(DATASET Opens)
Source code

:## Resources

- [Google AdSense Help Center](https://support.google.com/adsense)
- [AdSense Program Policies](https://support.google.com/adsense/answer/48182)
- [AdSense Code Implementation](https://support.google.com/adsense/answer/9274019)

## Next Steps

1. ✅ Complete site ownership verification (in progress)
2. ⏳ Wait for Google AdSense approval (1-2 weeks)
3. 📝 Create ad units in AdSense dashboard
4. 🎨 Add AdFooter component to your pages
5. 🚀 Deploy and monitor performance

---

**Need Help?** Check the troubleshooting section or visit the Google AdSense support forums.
(DATASET Closes)
(DATASET Opens)
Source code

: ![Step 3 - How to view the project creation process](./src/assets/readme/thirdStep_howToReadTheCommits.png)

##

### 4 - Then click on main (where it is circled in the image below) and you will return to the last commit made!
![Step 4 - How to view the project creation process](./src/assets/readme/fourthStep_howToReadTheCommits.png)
(DATASET Closes)
## WHAT TO PRODUCE
Return each line of the records that contains the string "AdSense", copied in full.

## EXPECTED ANSWER
- [Google AdSense Help Center](https://support.google.com/adsense)
- [AdSense Program Policies](https://support.google.com/adsense/answer/48182)
- [AdSense Code Implementation](https://support.google.com/adsense/answer/9274019)
2. ⏳ Wait for Google AdSense approval (1-2 weeks)
3. 📝 Create ad units in AdSense dashboard
**Need Help?** Check the troubleshooting section or visit the Google AdSense support forums.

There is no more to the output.